[Activity] Reproduce the listing from its first line through the line containing "Foro Vasco de Energía", changing "Página Inicial" to "Inicio" and leaving everything else as it is.

[Source material]
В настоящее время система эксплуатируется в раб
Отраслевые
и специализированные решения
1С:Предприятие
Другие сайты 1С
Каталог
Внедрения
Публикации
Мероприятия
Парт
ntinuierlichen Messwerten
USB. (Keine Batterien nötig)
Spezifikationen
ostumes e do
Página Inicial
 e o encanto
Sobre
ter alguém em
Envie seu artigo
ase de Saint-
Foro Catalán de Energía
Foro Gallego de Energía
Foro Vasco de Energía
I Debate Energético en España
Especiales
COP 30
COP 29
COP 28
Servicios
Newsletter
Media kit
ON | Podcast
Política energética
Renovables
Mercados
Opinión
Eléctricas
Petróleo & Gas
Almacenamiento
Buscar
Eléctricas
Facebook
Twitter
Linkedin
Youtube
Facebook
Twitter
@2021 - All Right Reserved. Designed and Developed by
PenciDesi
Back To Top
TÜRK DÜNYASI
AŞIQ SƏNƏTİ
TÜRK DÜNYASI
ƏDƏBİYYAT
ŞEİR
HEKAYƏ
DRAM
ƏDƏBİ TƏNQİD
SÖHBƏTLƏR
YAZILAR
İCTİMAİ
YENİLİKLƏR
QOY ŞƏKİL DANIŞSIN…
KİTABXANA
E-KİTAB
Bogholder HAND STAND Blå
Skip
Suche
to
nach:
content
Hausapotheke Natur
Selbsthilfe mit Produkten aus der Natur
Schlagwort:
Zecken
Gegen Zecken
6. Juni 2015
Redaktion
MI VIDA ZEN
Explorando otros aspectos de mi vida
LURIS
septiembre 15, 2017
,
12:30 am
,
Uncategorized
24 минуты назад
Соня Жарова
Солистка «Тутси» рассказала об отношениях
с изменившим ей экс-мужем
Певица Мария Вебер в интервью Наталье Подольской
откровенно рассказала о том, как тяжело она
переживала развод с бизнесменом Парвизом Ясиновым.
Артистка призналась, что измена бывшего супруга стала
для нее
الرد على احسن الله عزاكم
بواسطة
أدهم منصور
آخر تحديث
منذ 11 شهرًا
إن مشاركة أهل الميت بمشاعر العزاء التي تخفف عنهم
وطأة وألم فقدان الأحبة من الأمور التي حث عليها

[Answer to this problem]
В настоящее время система эксплуатируется в раб
Отраслевые
и специализированные решения
1С:Предприятие
Другие сайты 1С
Каталог
Внедрения
Публикации
Мероприятия
Парт
ntinuierlichen Messwerten
USB. (Keine Batterien nötig)
Spezifikationen
ostumes e do
Inicio
 e o encanto
Sobre
ter alguém em
Envie seu artigo
ase de Saint-
Foro Catalán de Energía
Foro Gallego de Energía
Foro Vasco de Energía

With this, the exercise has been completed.